Statements that appear at first to be opinions but which could fairly be interpreted as implying the existence of facts not disclosed by the speaker are treated by Virginia courts as opinions “laden with factual content,” which is a sufficient predicate upon which to base a defamation action. (See Richmond Newspapers, Inc. v. Lipscomb, 234 Va. 277, 298 n.8 (1987)). Ultimately, whether a statement of apparent opinion will be deemed sufficiently laden with factual content to support a defamation action will depend on a number of factors that would influence how a reasonable reader or listener would most likely interpret the statement. Considerations include the following:
- What is the meaning of the specific language of the challenged statement in common usage? Does the language have a precise meaning that is commonly understood, or is the statement indefinite and ambiguous? Recipients of a statement are less likely to infer facts from vague or ambiguous statements than from those with a commonly understood meaning.
- In what context was the statement made, and what are the surrounding statements? Was the statement made by someone shouting at a political rally or was it written in a press release? Do the surrounding statements suggest irony, sarcasm, or parody? Consideration of these factors can greatly affect whether a particular statement will be understood to convey factual meaning.
It is difficult to analyze a statement like “I think Mr. Smith must be an alcoholic” without learning more about the circumstances in which it was made. Who said what to whom, and in what context? What else did the speaker say? These factual details are key to understanding whether the statement may be actionable.
A federal court sitting in Virginia recently grappled with these issues in Reynolds v. Pionear, LLC, a case brought by an employee who claimed her employer defamed her while she underwent a security clearance. There were three statements at issue, all of which were allegedly made to a federal investigator by a Pionear employee:
- That Reynolds was discharged by Pionear for “unfavorable employment” or “conduct” at Bank of America;
- That Reynolds had engaged in “inappropriate conduct” with a co-worker; and
- That Reynolds had spoken “rudely and with profanity” to her co-worker.
Pionear moved to dismiss Reynolds’ defamation complaint, arguing that the statements were mere expressions of opinion.

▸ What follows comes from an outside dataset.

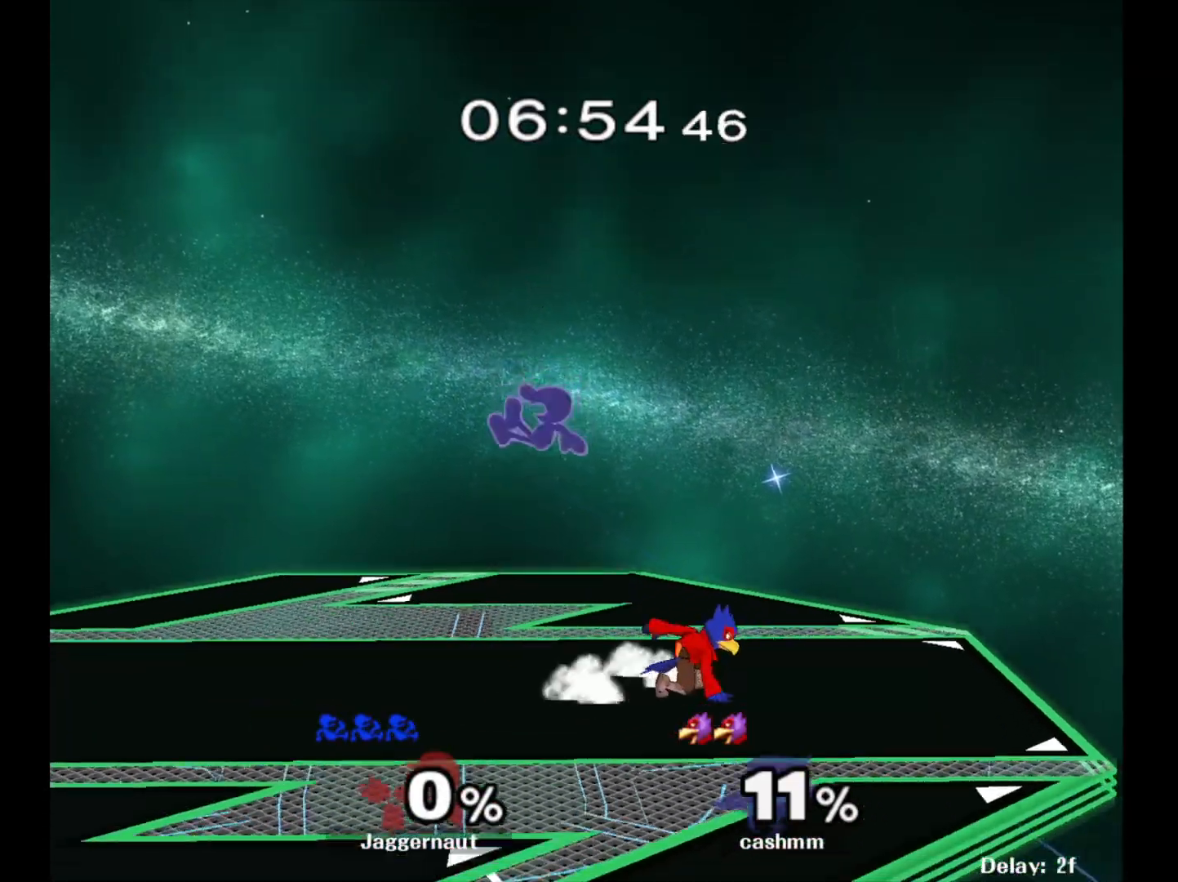
{"buttons": [], "left_stick": "center", "right_stick": "center", "events": [[100, "left_stick", "right"], [300, "R1", "down"], [450, "R1", "up"], [450, "left_stick", "center"]]}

The court disagreed and denied the motion.
The court recognized that, when read in isolation, the characterizations of Reynolds’ employment as “unfavorable,” “inappropriate,” and “rude” amount to non-actionable opinions. However, the court also noted that defendants can be held liable for defamation “when a negative characterization is coupled with a clear but false implication that the speaker is privy to facts about the person that are unknown to the general listener.”
Examining the statements in context, the court found that the assertion that Reynolds spoke “with profanity” was provably true or false, regardless of the somewhat vague definition of the word “profanity.” The statement suggests that Reynolds uttered words that some would characterize as profane during her employment, an allegation Reynolds said was untrue. “Here, the unspoken facts that could be evaluated in a defamation suit are the actual words used by Reynolds that Pionear has characterized as ‘profanity.’ By stating that Reynolds spoke ‘with profanity,’ Pionear has implied that Reynolds uttered actual profane words, the specifics of which were not divulged in the allegedly defamatory statement.”
Moreover, the court held, the inclusion of the “profanity” statement in close proximity to the first two statements of apparent opinion rendered those first two statements “laden with factual content” such that they could also form the basis for defamation liability.